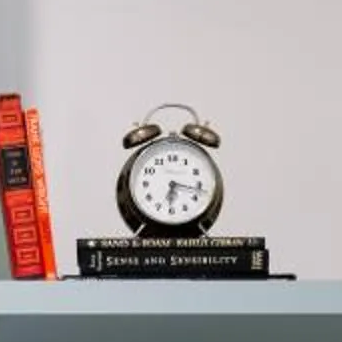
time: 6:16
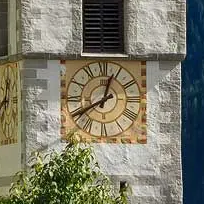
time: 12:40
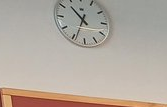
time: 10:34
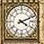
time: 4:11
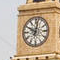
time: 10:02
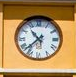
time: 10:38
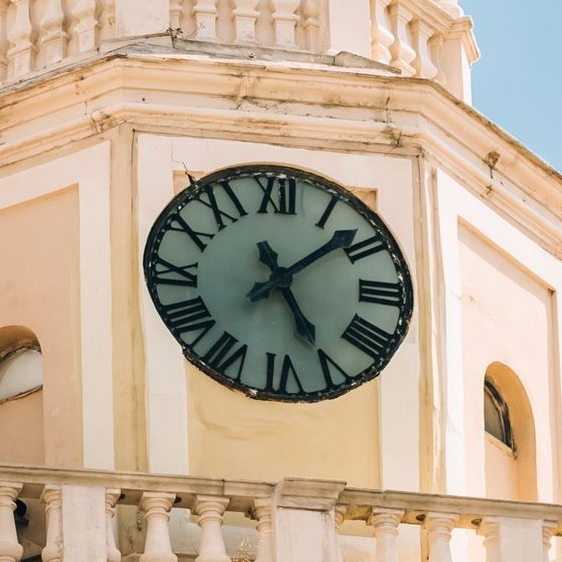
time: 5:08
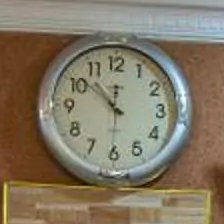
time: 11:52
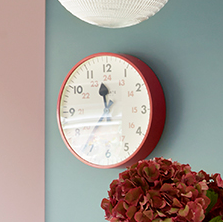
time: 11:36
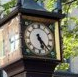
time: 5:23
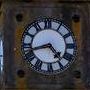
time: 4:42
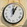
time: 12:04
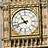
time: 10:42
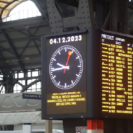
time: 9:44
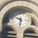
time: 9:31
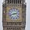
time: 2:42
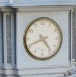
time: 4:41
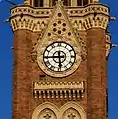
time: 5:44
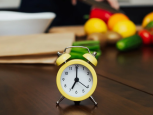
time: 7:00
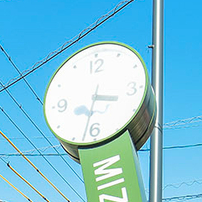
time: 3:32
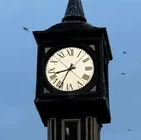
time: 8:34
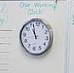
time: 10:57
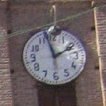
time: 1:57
···
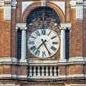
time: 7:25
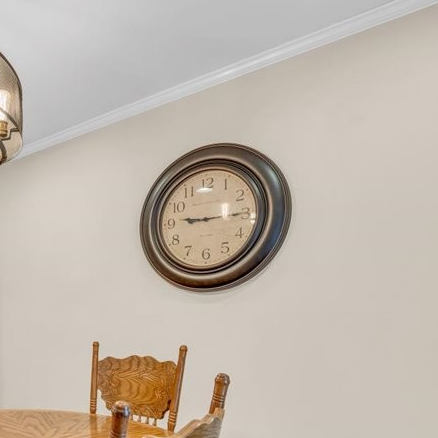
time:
···
** Problem description **
Can you output, unchanged, every line starting with the one that contains "time: 10:02" and going on through the one that contains "time: 10:57", with both of those included and the pictures left out?

** Answer to this exercise **
time: 10:02
time: 10:38
time: 5:08
time: 11:52
time: 11:36
time: 5:23
time: 4:42
time: 12:04
time: 10:42
time: 9:44
time: 9:31
time: 2:42
time: 4:41
time: 5:44
time: 7:00
time: 3:32
time: 8:34
time: 10:57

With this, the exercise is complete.